Problem details:
Could you pick up the passage on Greg Smith's theory of filmic emotions and carry it on from its last sentence?

Source passage:
While avant-garde and non-narrative films are explicitly excluded from the scope of the present theory and method, their potential relevance for other audiovisual narrative media unfolding in uninterrupted time is also explicitly asserted (ibid., Note 5 to chapter 1, p. 195).

Aims: Desiderata for an approach to filmic emotions

Greg Smith argues for the importance of laying out a scientific complement to the purely commonsense and empirical-based understanding of emotions (i.e., a theory of emotions, as a necessary basis for the development of a principled and practical methodological approach to the analysis of filmic emotions). Further desiderata identified for such an approach are:

  • to lead towards the particulars of a film and provide specific explanations for how particular films elicit emotions;
  • to provide terminology suitable for discussing emotions and their elicitation, i.e., to label emotional states (with some measure of certainty) and to discuss film structures encouraging such responses;
  • to cover emotional phenomena at both, local and global levels, i.e., to explain processes operating across whole films as well as micro processes governing individual scenes; and to explain how these process classes interoperate;
  • to discuss both, emotional states and their dynamic evolution;
  • to explain why films can elicit dependable reactions across a broad range of audiences without denying individual variability in affective reactions;
  • to explain emotion in a wide range of films across multiple genres;
  • to cover a wide range of cinematic devices (accordingly, the specific approach developed emphasises the importance of cinematic style in encouraging emotional responses);
  • to explain why certain narrative structures are more effective than others in cuing emotion, i.e., explaining not only successes but also failures of specific films to elicit emotions;
  • to generate specific questions for future research;

A key motivation for delineating a dedicated supporting emotion theory for the present purposes stems from; the need to make a careful selection of useful contributions from the vast range of available research scattered across disciplines; identifying questions of high relevance that have been researched little (or not at all), and to develop an integrated, complete picture. In particular, the declared aim of this theory is not a discussion of any specific reified emotion, but rather to identify the foundational structures at work in emotion episodes and to describe how they interact across modalities. The focus of the theory lies with the coordination of information from different subsystems (i.e., understanding sound, music, facial expressions, camera framing, etc.).

The two main research questions addressed regard the structure of the emotion system, and identifying specific characteristics of filmic structures particularly suited for exploiting this structure.

The Structure of the Emotion System

In his emotion theory, Greg Smith conceptualises emotions as groups of responses to several potential eliciting systems, comprising in particular: facial nerves and muscles; vocalisation; body posture and skeletal muscles; the autonomic nervous system; conscious cognition; and the nonconscious central nervous system. Out of all of these systems, only the last (i.e., the limbic system with the amygdala) has been scientifically shown to play a necessary role in emotion, but even this one is by itself not considered to be sufficient to cause emotion without any further contributions from some of the others. The overall implication of these circumstances is that the model must allow for multiple causes of experiencing emotion without prescribing any specific order of the contributions of the eliciting systems involved, given that none of all the possible causes need to be present for any particular emotion instance.

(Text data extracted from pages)
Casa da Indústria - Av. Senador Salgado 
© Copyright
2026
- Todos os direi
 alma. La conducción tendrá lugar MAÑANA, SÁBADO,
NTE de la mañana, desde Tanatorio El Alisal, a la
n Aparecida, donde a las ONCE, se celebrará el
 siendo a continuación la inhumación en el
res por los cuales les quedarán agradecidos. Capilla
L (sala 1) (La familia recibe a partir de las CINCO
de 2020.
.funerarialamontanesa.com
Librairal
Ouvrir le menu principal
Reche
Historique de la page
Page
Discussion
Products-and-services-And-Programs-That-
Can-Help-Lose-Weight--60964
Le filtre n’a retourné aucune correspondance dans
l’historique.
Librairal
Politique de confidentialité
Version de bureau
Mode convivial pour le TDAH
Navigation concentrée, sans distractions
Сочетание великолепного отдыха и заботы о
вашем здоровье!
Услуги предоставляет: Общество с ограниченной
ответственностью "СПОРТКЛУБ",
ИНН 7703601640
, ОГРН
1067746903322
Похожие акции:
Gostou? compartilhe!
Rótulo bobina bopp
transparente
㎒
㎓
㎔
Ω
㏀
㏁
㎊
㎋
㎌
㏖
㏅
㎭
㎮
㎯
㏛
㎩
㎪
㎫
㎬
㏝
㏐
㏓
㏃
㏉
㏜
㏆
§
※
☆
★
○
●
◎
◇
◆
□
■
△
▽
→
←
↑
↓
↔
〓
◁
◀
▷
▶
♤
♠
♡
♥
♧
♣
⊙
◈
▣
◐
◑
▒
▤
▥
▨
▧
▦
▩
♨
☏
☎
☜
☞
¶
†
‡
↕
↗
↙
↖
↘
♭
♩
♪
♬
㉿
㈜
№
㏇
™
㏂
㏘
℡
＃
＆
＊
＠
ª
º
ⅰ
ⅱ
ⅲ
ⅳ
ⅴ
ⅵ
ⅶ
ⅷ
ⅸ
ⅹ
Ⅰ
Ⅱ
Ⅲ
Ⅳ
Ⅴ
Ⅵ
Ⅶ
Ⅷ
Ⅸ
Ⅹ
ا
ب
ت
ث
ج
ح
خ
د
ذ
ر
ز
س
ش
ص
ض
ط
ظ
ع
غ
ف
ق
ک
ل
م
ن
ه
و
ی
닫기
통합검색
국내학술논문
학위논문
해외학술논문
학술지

Response:
This criterion is met by the use of an associative network model as an approximation of the emotion system. The strength and clarity of an experienced emotion instance (which, as already indicated, is not to be equated with socially stereotyped "modal emotions", to borrow from Klaus Scherer's terminology) is represented as activation of a network node. The activation of this emotion node correlates directly with (primarily) the breadth and (secondarily) the intensity of activated components feeding it. For the network, basic thresholds are defined in terms of number of feeds from different supporting subsystems and overall cuing intensity, that are both required to be exceeded for an emotion node to be activated. Through such requirement of redundant cuing to elicit forceful emotions the model balances flexibility and dependability. This approach also meets the desideratum of explaining both the consistency of responses across audiences---under the assumption of a broad sharing of encultured network configurations throughout the population---as well as response variance across subjects---resulting from differences in the specifics of the makeup of these associative emotion networks and in the sensitivities to the contributions of individual subsystems.

At the next higher level, emotion nodes may in turn be interconnected in virtually any combination, shaped by individual experience and, to an important but still limited extent, the regularities of the socio-cultural environment. In this way, specific emotional reactions to given stimulations are reinforced, and the sensitivities to specific subsystem input channels and combinations are adjusted.

It is worthwhile to point out how this model falls in line with the substantial evidence accumulated in emotion psychology that questions the relevance (if not even the downright existence) of so-called "basic emotions", which are instead replaced completely by configurations of functional adaptive relevance: emotions operate as action tendencies spurring subjects towards functional activity, or serve to express a person's internal state. Each emotion prototype represented by an emotion node collects and integrates a rich set of information regarding: appropriate responses; typical emotion eliciting objects; and scripts of how the emotion typically evolves over time. This information feeds in turn into the individual subsystems, influencing their activity which again alters the activation of the network's emotion nodes, etc. Clearly, such conceptualisation of emotion engenders the challenge of how to label the complex and multifarious occurring network configurations in an unambiguous and reliable way (ibid, p.75).

Emotions, Moods and Emotion Episodes

The functional activities that action tendencies instigate a subject towards comprise orientation towards the environment and providing urgency to the way information is gathered. The orienting function of emotion promotes seeking out environmental cues confirming the subject's internal state: Greg Smith equates the primary set of orienting emotions states to moods. Moods are preparatory states wherein one seeks opportunities to express a particular emotion (or set of emotions connected at the higher level); these lower-level expectancies of emotions about to be experienced favour an evaluation of the environment in a mood-congruent fashion, focusing on a specific selection of stimuli. Moods tend to be more diffuse---i.e., tendencies towards expressing emotions rather than emotions proper---and longer lasting than particular emotions.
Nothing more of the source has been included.